Aim of the exercise:
Beginning with the line below that contains "2-Login required to leave comments ." and ending with the line that contains "at 12.11.02 AM.png>)", copy every line exactly. Copy nothing else.

Items from a dataset:
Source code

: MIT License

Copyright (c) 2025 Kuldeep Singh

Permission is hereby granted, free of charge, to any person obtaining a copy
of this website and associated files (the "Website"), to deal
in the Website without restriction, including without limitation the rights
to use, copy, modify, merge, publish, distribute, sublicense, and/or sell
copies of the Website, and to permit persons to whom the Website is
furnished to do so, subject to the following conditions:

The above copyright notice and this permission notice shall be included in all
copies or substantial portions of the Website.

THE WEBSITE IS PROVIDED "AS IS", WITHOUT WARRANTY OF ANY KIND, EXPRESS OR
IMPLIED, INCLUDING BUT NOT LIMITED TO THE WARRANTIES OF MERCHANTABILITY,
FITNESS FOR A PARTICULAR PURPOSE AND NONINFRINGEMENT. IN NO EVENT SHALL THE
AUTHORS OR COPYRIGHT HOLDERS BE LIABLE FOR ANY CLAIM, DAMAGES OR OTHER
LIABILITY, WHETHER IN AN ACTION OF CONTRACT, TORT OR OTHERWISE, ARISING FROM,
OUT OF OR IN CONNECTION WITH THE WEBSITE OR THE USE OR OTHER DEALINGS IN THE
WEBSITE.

---

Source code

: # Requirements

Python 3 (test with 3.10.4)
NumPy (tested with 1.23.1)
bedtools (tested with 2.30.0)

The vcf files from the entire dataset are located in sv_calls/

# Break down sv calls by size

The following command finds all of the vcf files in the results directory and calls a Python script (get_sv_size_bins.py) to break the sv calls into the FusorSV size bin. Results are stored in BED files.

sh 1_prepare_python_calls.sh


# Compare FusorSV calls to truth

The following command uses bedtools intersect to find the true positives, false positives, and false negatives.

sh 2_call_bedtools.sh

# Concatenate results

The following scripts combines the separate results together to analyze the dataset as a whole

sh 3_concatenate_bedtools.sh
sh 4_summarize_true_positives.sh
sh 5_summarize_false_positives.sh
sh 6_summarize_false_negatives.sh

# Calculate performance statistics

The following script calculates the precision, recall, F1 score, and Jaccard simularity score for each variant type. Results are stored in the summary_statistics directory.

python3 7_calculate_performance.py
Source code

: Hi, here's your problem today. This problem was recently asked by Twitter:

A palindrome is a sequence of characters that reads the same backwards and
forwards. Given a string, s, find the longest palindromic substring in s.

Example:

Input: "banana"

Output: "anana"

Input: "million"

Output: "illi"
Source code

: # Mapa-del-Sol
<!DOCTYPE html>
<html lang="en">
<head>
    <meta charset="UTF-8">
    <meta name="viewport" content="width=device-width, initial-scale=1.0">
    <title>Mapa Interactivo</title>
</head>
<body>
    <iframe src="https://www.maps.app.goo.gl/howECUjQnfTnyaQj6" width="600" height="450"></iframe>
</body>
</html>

---

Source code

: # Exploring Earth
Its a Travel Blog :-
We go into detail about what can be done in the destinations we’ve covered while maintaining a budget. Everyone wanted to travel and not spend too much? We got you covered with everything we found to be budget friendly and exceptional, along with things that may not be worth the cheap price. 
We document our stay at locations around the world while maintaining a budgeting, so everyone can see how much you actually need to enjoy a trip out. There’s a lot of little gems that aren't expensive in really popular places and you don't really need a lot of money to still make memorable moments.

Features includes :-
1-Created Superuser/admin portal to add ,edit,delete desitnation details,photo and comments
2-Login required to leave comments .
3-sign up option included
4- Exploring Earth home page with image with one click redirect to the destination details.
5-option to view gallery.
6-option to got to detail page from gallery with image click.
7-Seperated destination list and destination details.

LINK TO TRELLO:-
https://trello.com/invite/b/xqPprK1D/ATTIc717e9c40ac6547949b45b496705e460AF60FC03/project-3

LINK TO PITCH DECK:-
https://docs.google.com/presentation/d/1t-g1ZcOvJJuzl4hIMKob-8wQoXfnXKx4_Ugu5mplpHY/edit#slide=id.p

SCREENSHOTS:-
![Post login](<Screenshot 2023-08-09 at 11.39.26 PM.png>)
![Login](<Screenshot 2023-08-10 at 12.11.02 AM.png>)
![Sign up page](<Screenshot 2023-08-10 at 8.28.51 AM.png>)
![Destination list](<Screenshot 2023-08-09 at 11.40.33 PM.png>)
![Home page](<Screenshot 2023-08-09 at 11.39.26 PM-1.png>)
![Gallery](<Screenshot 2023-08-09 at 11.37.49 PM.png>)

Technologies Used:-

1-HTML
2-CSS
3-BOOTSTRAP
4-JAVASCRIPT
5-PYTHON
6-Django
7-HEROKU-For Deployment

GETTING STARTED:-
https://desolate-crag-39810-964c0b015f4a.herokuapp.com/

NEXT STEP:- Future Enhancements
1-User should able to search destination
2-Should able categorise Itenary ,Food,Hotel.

Written solution:
2-Login required to leave comments .
3-sign up option included
4- Exploring Earth home page with image with one click redirect to the destination details.
5-option to view gallery.
6-option to got to detail page from gallery with image click.
7-Seperated destination list and destination details.

LINK TO TRELLO:-
https://trello.com/invite/b/xqPprK1D/ATTIc717e9c40ac6547949b45b496705e460AF60FC03/project-3

LINK TO PITCH DECK:-
https://docs.google.com/presentation/d/1t-g1ZcOvJJuzl4hIMKob-8wQoXfnXKx4_Ugu5mplpHY/edit#slide=id.p

SCREENSHOTS:-
![Post login](<Screenshot 2023-08-09 at 11.39.26 PM.png>)
![Login](<Screenshot 2023-08-10 at 12.11.02 AM.png>)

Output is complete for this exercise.